Pour un responsable politique rompu à la communication comme Jordan Bardella, un lapsus n’est jamais anodin. Surtout prononcé à deux reprises dans la même minute. Désireux de balayer les « caricatures » faites de son programme, le président du Rassemblement national (RN) a prévenu, le 14 juin sur BFM-TV, que « les Français d’origine étrangère ou de nationalité étrangère » n’avaient « rien à craindre de la politique qu’[il] veu[t] mettre en œuvre » en cas d’accession à Matignon après les législatives anticipées des 30 juin et 7 juillet, à condition toutefois qu’ils « travaillent, paient leurs impôts, paient leurs cotisations, respectent la loi, aiment notre pays ».
« Français d’origine étrangère » ? « Je pense qu’il a savonné [dérapé], ça peut arriver, on est un peu sur les rotules », a relativisé dans la foulée l’ex-cheffe de file des députés RN, Marine Le Pen. Questionné sur ses propres mots, lors d’un déplacement dans le Loiret, le 14 juin, Jordan Bardella a évité le sujet, jugeant qu’y répondre n’était pas susceptible d’« élever le débat ». L’expression, un classique de l’extrême droite française, ne l’a pourtant jamais rebuté.

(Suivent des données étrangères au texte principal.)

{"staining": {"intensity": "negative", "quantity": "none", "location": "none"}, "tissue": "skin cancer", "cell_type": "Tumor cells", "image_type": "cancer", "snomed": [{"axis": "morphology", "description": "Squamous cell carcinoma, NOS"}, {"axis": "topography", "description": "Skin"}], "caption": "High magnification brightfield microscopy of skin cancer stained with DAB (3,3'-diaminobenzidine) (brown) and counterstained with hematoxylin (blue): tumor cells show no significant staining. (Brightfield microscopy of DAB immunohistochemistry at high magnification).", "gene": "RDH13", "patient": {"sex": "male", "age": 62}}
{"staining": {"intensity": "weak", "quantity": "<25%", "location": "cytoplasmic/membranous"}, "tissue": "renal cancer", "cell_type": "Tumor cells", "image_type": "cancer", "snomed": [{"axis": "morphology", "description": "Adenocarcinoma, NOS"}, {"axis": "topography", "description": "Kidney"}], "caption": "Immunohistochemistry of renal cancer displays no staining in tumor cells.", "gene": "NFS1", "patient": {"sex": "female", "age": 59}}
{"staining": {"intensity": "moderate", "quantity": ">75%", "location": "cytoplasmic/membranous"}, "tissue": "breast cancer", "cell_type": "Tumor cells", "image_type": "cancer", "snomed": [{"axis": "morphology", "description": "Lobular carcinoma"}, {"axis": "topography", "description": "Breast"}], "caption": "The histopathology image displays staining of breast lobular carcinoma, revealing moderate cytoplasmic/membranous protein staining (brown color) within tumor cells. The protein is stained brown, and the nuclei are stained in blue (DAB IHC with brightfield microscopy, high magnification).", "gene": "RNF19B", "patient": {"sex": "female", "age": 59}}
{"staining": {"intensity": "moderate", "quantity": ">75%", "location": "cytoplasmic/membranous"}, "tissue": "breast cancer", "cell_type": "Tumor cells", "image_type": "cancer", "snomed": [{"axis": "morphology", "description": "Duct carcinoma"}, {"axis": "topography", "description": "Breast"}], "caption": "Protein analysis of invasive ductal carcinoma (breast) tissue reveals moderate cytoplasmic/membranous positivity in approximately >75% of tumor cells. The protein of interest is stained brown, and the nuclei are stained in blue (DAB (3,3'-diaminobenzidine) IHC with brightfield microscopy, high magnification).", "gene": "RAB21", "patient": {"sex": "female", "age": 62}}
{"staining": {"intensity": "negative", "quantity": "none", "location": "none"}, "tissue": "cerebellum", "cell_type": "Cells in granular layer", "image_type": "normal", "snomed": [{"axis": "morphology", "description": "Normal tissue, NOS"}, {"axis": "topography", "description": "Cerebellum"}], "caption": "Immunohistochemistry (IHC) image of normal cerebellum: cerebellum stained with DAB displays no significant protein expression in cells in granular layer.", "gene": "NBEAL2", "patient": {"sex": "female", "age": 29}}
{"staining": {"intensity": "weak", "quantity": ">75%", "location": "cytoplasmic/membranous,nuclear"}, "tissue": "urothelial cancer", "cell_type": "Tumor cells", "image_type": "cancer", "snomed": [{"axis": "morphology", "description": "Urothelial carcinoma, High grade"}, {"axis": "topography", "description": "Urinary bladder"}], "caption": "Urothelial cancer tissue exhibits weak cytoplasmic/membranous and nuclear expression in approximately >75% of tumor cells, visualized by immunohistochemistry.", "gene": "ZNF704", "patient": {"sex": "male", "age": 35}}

En décembre 2022, craignant des débordements en marge d’un match de football entre la France et le Maroc, l’eurodéputé d’extrême droite avait tancé des « Français d’origine étrangère [enfermés] dans la repentance et la haine de la France », une « génération arrivée à l’âge adulte (…) et qui se comporte comme les ressortissants d’un Etat étranger ».
« L’“origine” est un vieux fantasme du Front national [FN, devenu RN], une manière de suspecter par principe l’étranger ou celui qui viendrait de l’étranger, rappelle la sémiologue Cécile Alduy, professeure à Stanford (Californie) et chercheuse associée au Cevipof. Le RN, comme le FN sous Jean-Marie Le Pen [le cofondateur du parti], défend une philosophie naturaliste de la citoyenneté, définie par l’ascendance. C’est dans la chair, dans la nature biologique, que se transmettrait la citoyenneté française. »
« Français de papier »
Depuis 2011 et sa prise de pouvoir au FN, Marine Le Pen jure ne pas distinguer parmi les Français. « Je l’ai dit et redit cent fois, et mon propos est extrêmement clair : nous défendons tous les Français, quelle que soit leur condition d’acquisition de la nationalité », a-t-elle répété, agacée, en janvier, pour dénoncer le projet de « remigration » discuté par certains dirigeants du parti Alternative pour l’Allemagne (AfD), son ancien allié (jusqu’en mai) au Parlement européen. Mais derrière sa volonté d’« apaisement » et sa promesse d’égalité, la triple candidate à la présidentielle et des membres de son parti distinguent plusieurs catégories de Français, selon leurs « origines » présumées ou leur appartenance à une autre nationalité.